O problema de perguntar 'por quê?' no trabalho
Como consultor de liderança que auxilia organizações a aplicar o pensamento artístico, uma das principais diferenças entre a prática artística e a empresarial é clara: no primeiro caso, o questionamento é inerente à criatividade; no segundo, as respostas são priorizadas. Artistas constantemente perguntam 'por quê?'. Por que algo existe? Por que as coisas são como são? Por que fazemos assim? Essa busca incessante por respostas é o que impulsiona a inovação e rompe com convenções.
No entanto, quando esse mesmo tipo de questionamento é levado para o ambiente corporativo, algo quebra. A pergunta 'por que estamos fazendo isso assim?' deixa de soar como curiosidade e passa a ser interpretada como uma acusação. Quando a curiosidade vira julgamento
A armadilha do 'por quê?' nas empresas
O erro comum é acreditar que perguntar 'por quê?' está relacionado à curiosidade. Na realidade, nas organizações, essa pergunta frequentemente soa como um julgamento. Frases como 'por que estamos fazendo isso?' são interpretadas como: 'Você tomou uma decisão ruim. Explique-se'. Chris Voss, ex-negociador-chefe de reféns do FBI, identificou esse fenômeno: perguntas com 'por quê?' colocam as pessoas na defensiva, ativando o instinto de justificar, proteger ou revidar.
Isso não é um defeito de caráter da pessoa questionada, mas uma resposta previsível a um sentimento de interrogatório, não de engajamento. A hierarquia agrava ainda mais o problema. Quando um líder sênior pergunta 'por quê?', a pergunta carrega um peso que pode não ter sido intencional. Quando um líder júnior faz o mesmo, corre o risco de ser visto como desafiador ou até mesmo subversivo.
Os dados confirmam o que muitos já sentem. Segundo a Gartner, menos da metade dos funcionários se sente segura para questionar o status quo — mesmo entre aqueles que se sentem à vontade para experimentar novas ideias. Desafiar é mais ameaçador do que experimentar. E nada evidencia essa diferença mais rapidamente do que uma pergunta mal formulada.
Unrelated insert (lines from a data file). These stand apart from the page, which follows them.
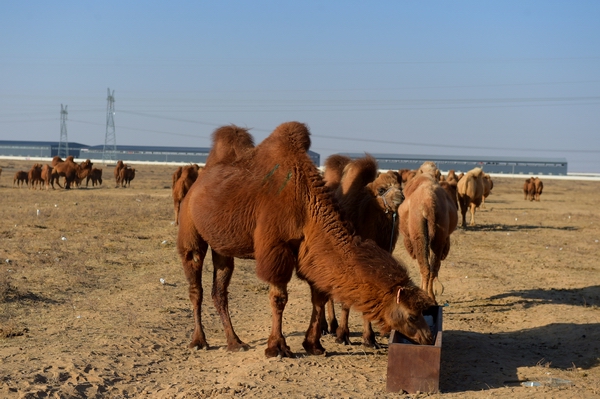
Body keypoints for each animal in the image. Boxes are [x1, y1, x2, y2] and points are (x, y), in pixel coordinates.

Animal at [318, 155, 404, 348]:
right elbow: (347, 300)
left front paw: (369, 339)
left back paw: (331, 326)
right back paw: (326, 327)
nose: (400, 197)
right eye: (381, 189)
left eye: (400, 186)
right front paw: (343, 336)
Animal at [400, 173, 458, 304]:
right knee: (432, 268)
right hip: (439, 232)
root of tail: (428, 203)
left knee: (425, 267)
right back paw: (431, 298)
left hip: (419, 235)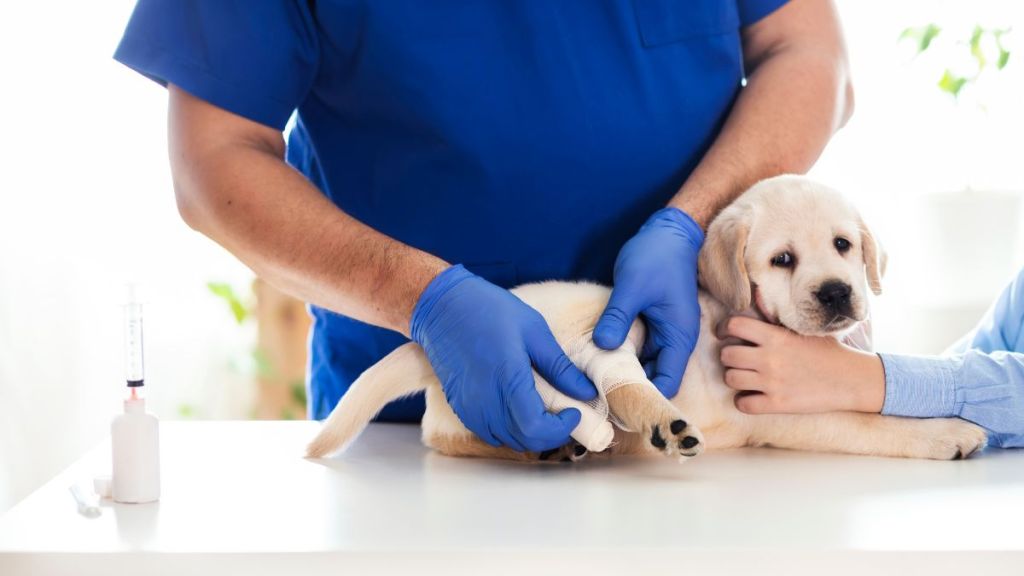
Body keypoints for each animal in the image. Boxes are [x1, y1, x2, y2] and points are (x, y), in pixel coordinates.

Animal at [305, 175, 983, 461]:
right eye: (782, 260)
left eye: (844, 244)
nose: (839, 293)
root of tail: (430, 347)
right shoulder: (784, 412)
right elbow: (874, 421)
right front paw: (947, 432)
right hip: (593, 326)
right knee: (585, 391)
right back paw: (648, 425)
O objetivo é a curiosidade, mas o impacto é o conflito. E é nesse abismo que o pensamento criativo morre.
Como trazer a mentalidade artística para o ambiente corporativo
Grande parte do meu trabalho consiste em integrar práticas artísticas ao mundo dos negócios, garantindo que elas sejam efetivamente absorvidas. Esse problema de tradução é algo que estudo há anos. Os artistas com quem trabalho não deixam de fazer perguntas difíceis — eles apenas aprenderam, muitas vezes de forma inconsciente, a formulá-las de maneira que os outros possam receber.
Um pintor que pergunta 'por que isso parece plano?' não está acusando ninguém. Ele está reconstruindo o raciocínio por trás de uma escolha criativa para entendê-la, aprimorá-la ou redirecioná-la. A pergunta é investigativa, não avaliativa.
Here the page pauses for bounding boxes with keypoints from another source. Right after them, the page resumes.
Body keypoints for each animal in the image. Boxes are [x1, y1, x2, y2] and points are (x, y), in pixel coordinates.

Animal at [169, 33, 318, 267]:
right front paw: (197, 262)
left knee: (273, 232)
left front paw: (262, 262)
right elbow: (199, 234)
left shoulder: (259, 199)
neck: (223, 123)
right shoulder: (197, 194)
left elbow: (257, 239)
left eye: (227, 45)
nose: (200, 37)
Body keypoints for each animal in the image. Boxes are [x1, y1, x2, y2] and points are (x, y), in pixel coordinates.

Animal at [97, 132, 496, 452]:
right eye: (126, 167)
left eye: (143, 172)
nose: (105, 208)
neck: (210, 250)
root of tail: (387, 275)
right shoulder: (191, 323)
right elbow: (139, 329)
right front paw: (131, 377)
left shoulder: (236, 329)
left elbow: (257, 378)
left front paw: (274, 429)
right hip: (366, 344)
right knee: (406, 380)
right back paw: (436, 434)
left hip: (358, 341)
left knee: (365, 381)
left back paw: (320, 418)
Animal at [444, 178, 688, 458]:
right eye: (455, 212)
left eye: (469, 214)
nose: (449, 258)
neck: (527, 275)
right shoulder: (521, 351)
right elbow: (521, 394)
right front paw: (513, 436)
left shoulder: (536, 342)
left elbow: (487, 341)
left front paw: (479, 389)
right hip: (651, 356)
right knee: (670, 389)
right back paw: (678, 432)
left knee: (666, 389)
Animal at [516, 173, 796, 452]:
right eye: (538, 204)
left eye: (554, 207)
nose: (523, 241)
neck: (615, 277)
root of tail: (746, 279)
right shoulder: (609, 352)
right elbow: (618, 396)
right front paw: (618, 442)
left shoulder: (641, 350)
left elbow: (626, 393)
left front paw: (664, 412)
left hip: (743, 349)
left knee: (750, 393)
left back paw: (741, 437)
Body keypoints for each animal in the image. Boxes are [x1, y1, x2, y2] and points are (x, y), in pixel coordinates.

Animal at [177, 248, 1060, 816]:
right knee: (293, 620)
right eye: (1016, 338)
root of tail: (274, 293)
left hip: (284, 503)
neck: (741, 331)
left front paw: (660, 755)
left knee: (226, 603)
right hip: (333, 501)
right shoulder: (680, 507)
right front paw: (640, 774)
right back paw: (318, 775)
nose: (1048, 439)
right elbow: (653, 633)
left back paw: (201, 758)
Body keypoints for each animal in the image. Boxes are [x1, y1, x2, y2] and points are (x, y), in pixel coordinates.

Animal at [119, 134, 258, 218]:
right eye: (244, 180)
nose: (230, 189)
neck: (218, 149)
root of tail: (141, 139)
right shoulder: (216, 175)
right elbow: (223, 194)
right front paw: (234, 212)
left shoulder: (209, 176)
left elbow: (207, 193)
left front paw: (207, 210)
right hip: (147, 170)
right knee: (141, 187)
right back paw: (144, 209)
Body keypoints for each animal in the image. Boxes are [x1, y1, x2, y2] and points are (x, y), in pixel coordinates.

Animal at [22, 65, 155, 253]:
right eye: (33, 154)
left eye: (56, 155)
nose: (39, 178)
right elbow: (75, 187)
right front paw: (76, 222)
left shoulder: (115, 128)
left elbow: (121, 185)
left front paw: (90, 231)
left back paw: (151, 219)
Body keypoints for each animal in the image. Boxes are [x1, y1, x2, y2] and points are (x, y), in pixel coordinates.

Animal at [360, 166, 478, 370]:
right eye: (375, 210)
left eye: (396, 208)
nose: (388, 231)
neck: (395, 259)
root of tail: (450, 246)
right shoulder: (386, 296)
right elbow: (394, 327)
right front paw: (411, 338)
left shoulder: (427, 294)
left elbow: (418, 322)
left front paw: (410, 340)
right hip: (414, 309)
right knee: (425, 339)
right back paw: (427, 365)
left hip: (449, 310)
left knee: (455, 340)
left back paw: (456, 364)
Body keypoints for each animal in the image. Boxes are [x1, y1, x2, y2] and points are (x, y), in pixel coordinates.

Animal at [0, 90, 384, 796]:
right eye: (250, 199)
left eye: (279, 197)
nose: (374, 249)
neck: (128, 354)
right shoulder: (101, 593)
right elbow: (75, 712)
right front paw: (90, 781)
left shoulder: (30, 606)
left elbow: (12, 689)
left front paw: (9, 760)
Do julgamento à investigação: como reformular as perguntas
Líderes empresariais podem adotar a mesma mentalidade, mas devem apresentá-la de uma forma que a organização consiga absorver. A mudança é simples: substituir perguntas com 'por quê?', que implicam um julgamento, por questões com 'o que' e 'como', que convidam ao raciocínio sem desencadear defesas.
Exemplos de reformulação:
- Em vez de: 'Por que ainda trabalhamos com esse fornecedor?'
Pergunte: 'O que seria necessário para obtermos melhores resultados dessa parceria — ou para sabermos que é hora de explorar outras opções?'
Essa abordagem abre espaço para uma conversa construtiva, focada no futuro, sem atacar ninguém. Ao transformar perguntas avaliativas em investigativas, é possível fomentar um ambiente onde a criatividade e a inovação florescem — sem que as pessoas se sintam ameaçadas ou julgadas.
Perguntas com 'por quê?' colocam as pessoas na defensiva. Elas ativam o instinto de justificar, proteger e revidar. Isso não é um defeito de caráter, mas uma resposta previsível a um sentimento de interrogatório.